What this task involves - From the first line to the last, return the material exactly.

Source records -

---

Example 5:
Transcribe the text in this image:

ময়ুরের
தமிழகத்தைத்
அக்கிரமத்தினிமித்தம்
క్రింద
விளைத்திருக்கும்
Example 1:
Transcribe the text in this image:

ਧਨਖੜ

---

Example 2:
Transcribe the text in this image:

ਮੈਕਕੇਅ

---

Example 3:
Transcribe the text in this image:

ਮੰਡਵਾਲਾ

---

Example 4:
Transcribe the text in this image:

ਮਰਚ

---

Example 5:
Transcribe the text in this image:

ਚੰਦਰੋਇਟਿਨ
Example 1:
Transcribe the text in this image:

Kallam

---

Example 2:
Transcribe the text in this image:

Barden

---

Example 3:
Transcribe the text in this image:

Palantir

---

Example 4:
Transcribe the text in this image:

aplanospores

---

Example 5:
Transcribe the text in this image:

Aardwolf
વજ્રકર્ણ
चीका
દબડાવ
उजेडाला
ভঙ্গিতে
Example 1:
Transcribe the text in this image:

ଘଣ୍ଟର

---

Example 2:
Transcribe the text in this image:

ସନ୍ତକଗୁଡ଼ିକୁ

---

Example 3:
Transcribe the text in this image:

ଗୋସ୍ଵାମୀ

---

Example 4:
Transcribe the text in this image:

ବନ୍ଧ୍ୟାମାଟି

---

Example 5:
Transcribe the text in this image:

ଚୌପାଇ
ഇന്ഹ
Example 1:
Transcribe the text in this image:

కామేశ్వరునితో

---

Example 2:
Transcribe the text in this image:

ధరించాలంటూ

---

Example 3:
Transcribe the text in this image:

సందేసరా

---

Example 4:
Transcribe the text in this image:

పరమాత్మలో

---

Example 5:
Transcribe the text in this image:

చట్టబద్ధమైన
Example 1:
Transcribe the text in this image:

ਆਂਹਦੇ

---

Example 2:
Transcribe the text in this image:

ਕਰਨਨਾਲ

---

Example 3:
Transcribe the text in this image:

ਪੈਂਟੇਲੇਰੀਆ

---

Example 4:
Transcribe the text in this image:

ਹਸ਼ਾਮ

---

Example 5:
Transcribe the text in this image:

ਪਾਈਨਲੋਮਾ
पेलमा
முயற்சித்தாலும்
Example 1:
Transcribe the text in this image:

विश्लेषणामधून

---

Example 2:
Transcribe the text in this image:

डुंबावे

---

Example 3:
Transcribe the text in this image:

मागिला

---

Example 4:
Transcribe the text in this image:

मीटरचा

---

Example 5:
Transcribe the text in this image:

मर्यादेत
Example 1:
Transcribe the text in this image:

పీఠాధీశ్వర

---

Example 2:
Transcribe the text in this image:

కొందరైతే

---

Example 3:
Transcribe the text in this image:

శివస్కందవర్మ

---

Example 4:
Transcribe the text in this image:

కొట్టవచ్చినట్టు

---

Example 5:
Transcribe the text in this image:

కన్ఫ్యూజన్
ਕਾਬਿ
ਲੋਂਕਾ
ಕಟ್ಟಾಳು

Response to this task -
---

Example 5:
Transcribe the text in this image:

ময়ুরের
தமிழகத்தைத்
அக்கிரமத்தினிமித்தம்
క్రింద
விளைத்திருக்கும்
Example 1:
Transcribe the text in this image:

ਧਨਖੜ

---

Example 2:
Transcribe the text in this image:

ਮੈਕਕੇਅ

---

Example 3:
Transcribe the text in this image:

ਮੰਡਵਾਲਾ

---

Example 4:
Transcribe the text in this image:

ਮਰਚ

---

Example 5:
Transcribe the text in this image:

ਚੰਦਰੋਇਟਿਨ
Example 1:
Transcribe the text in this image:

Kallam

---

Example 2:
Transcribe the text in this image:

Barden

---

Example 3:
Transcribe the text in this image:

Palantir

---

Example 4:
Transcribe the text in this image:

aplanospores

---

Example 5:
Transcribe the text in this image:

Aardwolf
વજ્રકર્ણ
चीका
દબડાવ
उजेडाला
ভঙ্গিতে
Example 1:
Transcribe the text in this image:

ଘଣ୍ଟର

---

Example 2:
Transcribe the text in this image:

ସନ୍ତକଗୁଡ଼ିକୁ

---

Example 3:
Transcribe the text in this image:

ଗୋସ୍ଵାମୀ

---

Example 4:
Transcribe the text in this image:

ବନ୍ଧ୍ୟାମାଟି

---

Example 5:
Transcribe the text in this image:

ଚୌପାଇ
ഇന്ഹ
Example 1:
Transcribe the text in this image:

కామేశ్వరునితో

---

Example 2:
Transcribe the text in this image:

ధరించాలంటూ

---

Example 3:
Transcribe the text in this image:

సందేసరా

---

Example 4:
Transcribe the text in this image:

పరమాత్మలో

---

Example 5:
Transcribe the text in this image:

చట్టబద్ధమైన
Example 1:
Transcribe the text in this image:

ਆਂਹਦੇ

---

Example 2:
Transcribe the text in this image:

ਕਰਨਨਾਲ

---

Example 3:
Transcribe the text in this image:

ਪੈਂਟੇਲੇਰੀਆ

---

Example 4:
Transcribe the text in this image:

ਹਸ਼ਾਮ

---

Example 5:
Transcribe the text in this image:

ਪਾਈਨਲੋਮਾ
पेलमा
முயற்சித்தாலும்
Example 1:
Transcribe the text in this image:

विश्लेषणामधून

---

Example 2:
Transcribe the text in this image:

डुंबावे

---

Example 3:
Transcribe the text in this image:

मागिला

---

Example 4:
Transcribe the text in this image:

मीटरचा

---

Example 5:
Transcribe the text in this image:

मर्यादेत
Example 1:
Transcribe the text in this image:

పీఠాధీశ్వర

---

Example 2:
Transcribe the text in this image:

కొందరైతే

---

Example 3:
Transcribe the text in this image:

శివస్కందవర్మ

---

Example 4:
Transcribe the text in this image:

కొట్టవచ్చినట్టు

---

Example 5:
Transcribe the text in this image:

కన్ఫ్యూజన్
ਕਾਬਿ
ਲੋਂਕਾ
ಕಟ್ಟಾಳು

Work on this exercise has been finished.